*What to produce*. The lines below starting at the line containing "M1192 742 1208 765 1181 785 1164 763Z" and ending at the line containing "M1094 190 1119 205 1247 303" are to be repeated exactly, with both ends kept and nothing else added.

*Data extract*.
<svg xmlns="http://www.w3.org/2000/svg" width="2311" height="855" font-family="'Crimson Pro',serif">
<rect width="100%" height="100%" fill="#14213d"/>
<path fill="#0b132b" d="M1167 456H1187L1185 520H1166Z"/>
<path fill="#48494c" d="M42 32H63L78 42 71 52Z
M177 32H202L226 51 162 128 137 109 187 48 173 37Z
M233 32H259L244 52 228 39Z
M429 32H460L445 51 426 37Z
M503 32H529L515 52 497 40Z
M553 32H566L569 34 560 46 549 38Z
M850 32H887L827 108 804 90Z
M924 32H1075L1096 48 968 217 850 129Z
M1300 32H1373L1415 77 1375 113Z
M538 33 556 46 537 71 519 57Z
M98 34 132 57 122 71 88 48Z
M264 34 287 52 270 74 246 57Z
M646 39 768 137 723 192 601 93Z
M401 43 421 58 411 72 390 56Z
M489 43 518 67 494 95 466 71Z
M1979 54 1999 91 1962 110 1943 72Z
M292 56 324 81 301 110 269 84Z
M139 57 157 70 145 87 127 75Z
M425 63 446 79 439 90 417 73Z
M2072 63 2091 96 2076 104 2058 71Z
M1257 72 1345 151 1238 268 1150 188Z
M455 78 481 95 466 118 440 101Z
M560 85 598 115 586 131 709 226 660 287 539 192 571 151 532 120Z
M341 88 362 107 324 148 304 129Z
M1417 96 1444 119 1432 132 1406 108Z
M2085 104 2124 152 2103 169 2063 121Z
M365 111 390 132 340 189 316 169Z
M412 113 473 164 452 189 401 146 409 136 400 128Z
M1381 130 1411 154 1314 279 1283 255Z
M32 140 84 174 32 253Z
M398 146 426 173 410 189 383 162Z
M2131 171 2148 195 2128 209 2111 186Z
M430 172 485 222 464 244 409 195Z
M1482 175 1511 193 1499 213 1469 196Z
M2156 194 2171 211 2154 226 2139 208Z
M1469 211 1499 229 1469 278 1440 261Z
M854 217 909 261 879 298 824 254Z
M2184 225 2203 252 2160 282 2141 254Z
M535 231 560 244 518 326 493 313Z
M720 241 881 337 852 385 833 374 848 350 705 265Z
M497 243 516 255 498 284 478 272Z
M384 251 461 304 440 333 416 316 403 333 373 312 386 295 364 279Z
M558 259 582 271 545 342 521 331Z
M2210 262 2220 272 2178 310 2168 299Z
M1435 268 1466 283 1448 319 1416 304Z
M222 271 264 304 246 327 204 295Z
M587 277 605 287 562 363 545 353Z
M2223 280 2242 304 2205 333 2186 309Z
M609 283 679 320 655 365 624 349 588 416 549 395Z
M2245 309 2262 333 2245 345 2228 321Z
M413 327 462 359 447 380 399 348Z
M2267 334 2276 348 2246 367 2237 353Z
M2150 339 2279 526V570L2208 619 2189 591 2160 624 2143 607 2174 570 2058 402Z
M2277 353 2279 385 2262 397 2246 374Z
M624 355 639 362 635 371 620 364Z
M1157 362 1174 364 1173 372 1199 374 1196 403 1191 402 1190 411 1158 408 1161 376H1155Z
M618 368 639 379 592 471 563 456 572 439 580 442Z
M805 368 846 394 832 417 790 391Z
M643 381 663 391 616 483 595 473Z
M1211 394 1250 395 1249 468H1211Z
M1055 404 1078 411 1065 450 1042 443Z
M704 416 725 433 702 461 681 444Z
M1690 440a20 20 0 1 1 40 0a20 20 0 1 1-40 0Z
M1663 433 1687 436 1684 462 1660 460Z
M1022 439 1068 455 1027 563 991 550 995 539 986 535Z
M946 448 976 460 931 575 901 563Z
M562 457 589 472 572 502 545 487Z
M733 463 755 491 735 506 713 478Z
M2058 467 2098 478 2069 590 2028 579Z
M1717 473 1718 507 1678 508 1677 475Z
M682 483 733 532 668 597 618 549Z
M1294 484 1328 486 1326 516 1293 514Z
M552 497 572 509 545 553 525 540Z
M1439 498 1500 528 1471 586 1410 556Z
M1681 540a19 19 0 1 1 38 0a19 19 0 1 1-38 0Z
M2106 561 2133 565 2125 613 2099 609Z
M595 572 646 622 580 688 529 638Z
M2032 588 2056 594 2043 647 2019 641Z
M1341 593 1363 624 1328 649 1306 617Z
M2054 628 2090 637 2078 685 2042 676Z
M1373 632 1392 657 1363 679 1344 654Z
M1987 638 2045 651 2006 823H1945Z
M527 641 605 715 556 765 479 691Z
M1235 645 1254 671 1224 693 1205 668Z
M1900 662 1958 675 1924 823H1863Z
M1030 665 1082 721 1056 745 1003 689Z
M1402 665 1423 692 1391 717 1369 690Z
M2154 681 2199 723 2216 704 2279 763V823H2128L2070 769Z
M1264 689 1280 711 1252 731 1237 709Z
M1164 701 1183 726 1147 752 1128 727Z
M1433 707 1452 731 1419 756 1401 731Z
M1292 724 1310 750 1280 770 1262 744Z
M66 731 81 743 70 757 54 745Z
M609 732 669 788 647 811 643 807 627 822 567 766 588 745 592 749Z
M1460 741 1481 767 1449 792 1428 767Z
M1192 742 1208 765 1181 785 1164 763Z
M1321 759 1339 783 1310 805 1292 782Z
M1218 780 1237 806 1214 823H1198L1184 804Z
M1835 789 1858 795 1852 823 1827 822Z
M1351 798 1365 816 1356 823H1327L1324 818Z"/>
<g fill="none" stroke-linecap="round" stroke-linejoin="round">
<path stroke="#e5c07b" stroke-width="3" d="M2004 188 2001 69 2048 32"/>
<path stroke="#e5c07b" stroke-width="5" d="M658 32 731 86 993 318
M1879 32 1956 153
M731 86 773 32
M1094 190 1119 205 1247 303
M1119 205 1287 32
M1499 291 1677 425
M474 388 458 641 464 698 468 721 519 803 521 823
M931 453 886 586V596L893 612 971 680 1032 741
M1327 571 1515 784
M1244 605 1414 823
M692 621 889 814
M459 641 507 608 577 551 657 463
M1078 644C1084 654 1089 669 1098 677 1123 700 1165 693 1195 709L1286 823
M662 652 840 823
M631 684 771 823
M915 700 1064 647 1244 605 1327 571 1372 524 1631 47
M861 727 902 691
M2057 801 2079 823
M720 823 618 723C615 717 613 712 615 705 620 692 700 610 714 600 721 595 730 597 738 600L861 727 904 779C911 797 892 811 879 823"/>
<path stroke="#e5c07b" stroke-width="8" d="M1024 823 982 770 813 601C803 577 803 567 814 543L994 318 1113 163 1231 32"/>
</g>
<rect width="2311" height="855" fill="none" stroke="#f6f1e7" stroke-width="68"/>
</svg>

*Your response*.
M1192 742 1208 765 1181 785 1164 763Z
M1321 759 1339 783 1310 805 1292 782Z
M1218 780 1237 806 1214 823H1198L1184 804Z
M1835 789 1858 795 1852 823 1827 822Z
M1351 798 1365 816 1356 823H1327L1324 818Z"/>
<g fill="none" stroke-linecap="round" stroke-linejoin="round">
<path stroke="#e5c07b" stroke-width="3" d="M2004 188 2001 69 2048 32"/>
<path stroke="#e5c07b" stroke-width="5" d="M658 32 731 86 993 318
M1879 32 1956 153
M731 86 773 32
M1094 190 1119 205 1247 303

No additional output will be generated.